EXERCISE DETAILS - A faithful copy of the listing below is needed, one that contains no pictures.

GIVEN INFORMATION -
"""

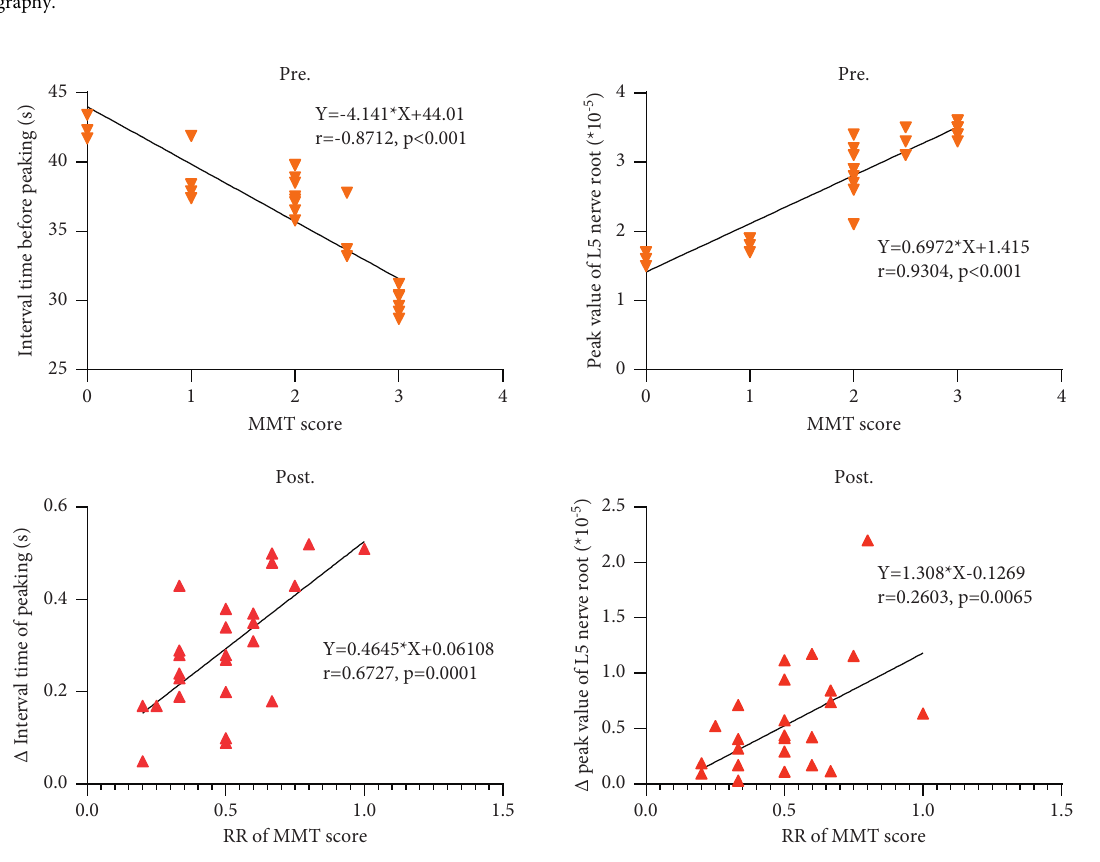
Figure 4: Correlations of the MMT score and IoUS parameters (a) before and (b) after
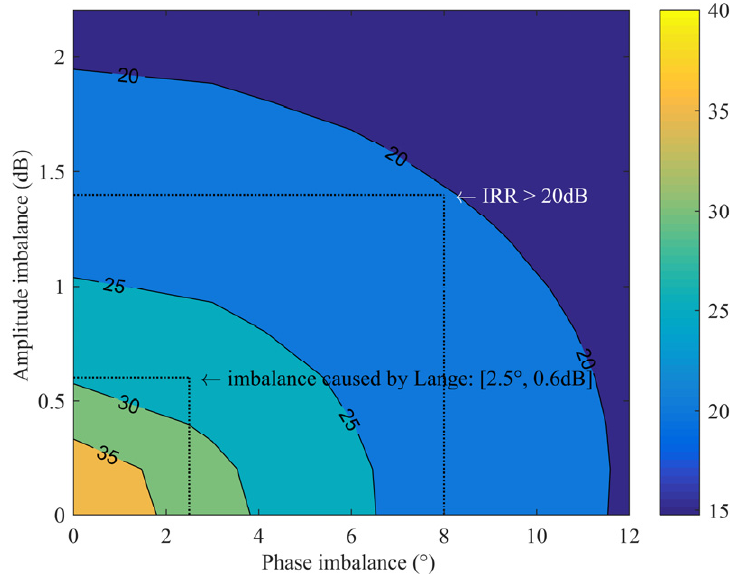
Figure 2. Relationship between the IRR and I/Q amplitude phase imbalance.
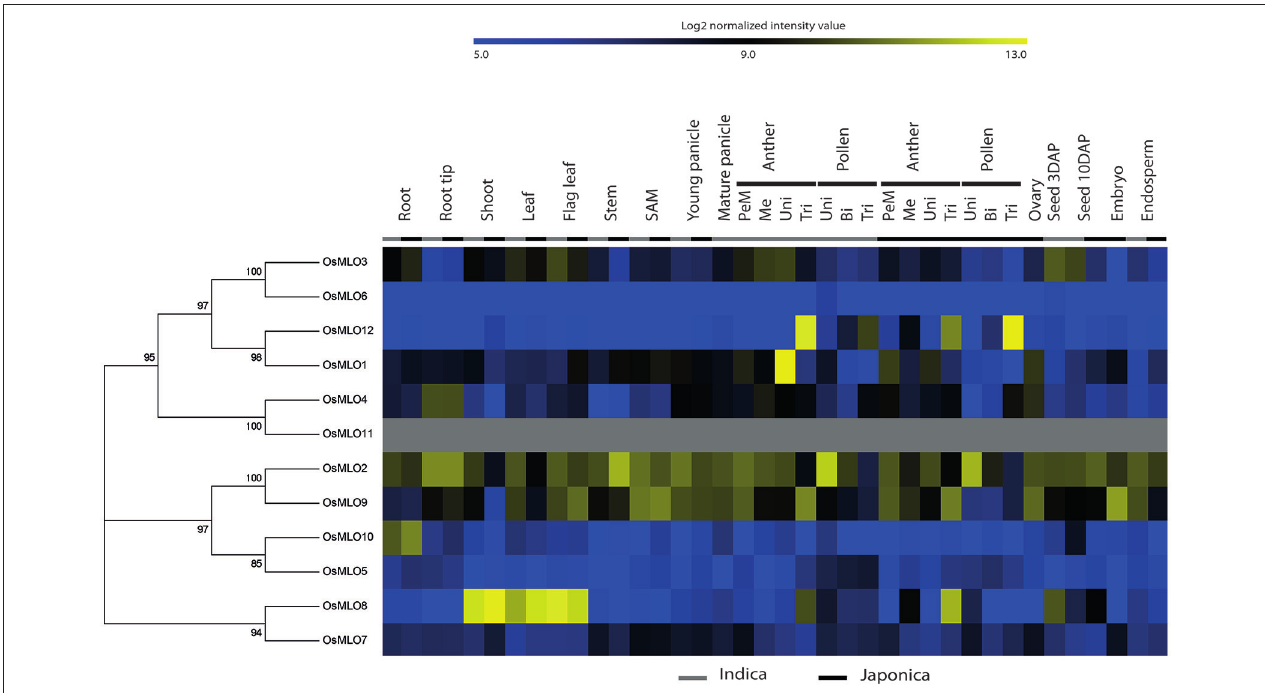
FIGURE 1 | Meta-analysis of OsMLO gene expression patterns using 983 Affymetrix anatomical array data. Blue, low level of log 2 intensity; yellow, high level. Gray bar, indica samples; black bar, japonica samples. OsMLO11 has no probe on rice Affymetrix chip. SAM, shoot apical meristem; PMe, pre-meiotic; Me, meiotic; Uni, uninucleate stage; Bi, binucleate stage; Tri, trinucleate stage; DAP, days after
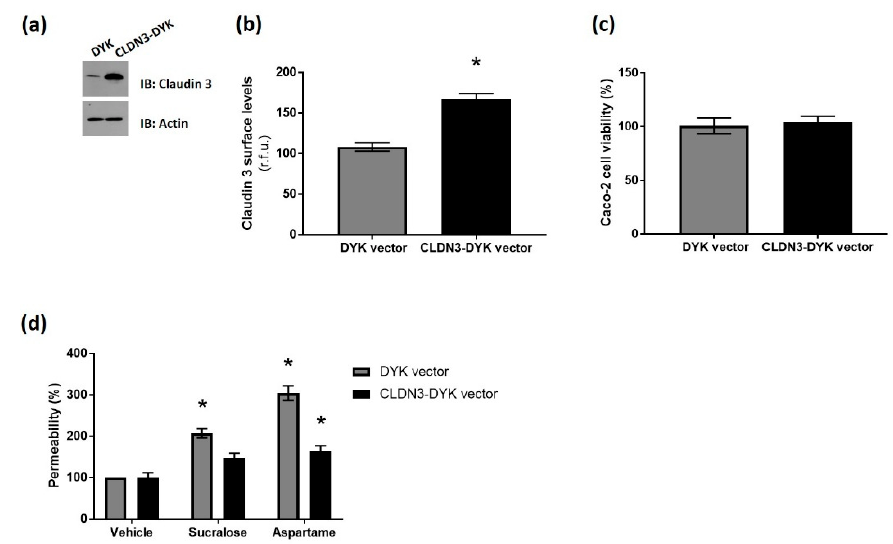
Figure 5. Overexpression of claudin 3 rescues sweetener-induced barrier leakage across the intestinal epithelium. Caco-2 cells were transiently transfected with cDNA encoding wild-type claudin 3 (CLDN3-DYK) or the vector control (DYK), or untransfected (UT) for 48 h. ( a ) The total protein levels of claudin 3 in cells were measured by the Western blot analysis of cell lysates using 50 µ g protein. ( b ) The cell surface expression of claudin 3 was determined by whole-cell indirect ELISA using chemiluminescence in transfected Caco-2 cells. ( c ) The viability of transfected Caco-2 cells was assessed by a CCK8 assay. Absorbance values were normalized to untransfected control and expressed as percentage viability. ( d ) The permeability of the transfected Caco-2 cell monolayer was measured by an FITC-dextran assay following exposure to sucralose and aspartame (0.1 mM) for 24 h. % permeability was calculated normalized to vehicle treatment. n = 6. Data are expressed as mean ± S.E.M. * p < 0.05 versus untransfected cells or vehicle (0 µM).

"""

SOLUTION -
Figure 4: Correlations of the MMT score and IoUS parameters (a) before and (b) after
Figure 2. Relationship between the IRR and I/Q amplitude phase imbalance.
FIGURE 1 | Meta-analysis of OsMLO gene expression patterns using 983 Affymetrix anatomical array data. Blue, low level of log 2 intensity; yellow, high level. Gray bar, indica samples; black bar, japonica samples. OsMLO11 has no probe on rice Affymetrix chip. SAM, shoot apical meristem; PMe, pre-meiotic; Me, meiotic; Uni, uninucleate stage; Bi, binucleate stage; Tri, trinucleate stage; DAP, days after
Figure 5. Overexpression of claudin 3 rescues sweetener-induced barrier leakage across the intestinal epithelium. Caco-2 cells were transiently transfected with cDNA encoding wild-type claudin 3 (CLDN3-DYK) or the vector control (DYK), or untransfected (UT) for 48 h. ( a ) The total protein levels of claudin 3 in cells were measured by the Western blot analysis of cell lysates using 50 µ g protein. ( b ) The cell surface expression of claudin 3 was determined by whole-cell indirect ELISA using chemiluminescence in transfected Caco-2 cells. ( c ) The viability of transfected Caco-2 cells was assessed by a CCK8 assay. Absorbance values were normalized to untransfected control and expressed as percentage viability. ( d ) The permeability of the transfected Caco-2 cell monolayer was measured by an FITC-dextran assay following exposure to sucralose and aspartame (0.1 mM) for 24 h. % permeability was calculated normalized to vehicle treatment. n = 6. Data are expressed as mean ± S.E.M. * p < 0.05 versus untransfected cells or vehicle (0 µM).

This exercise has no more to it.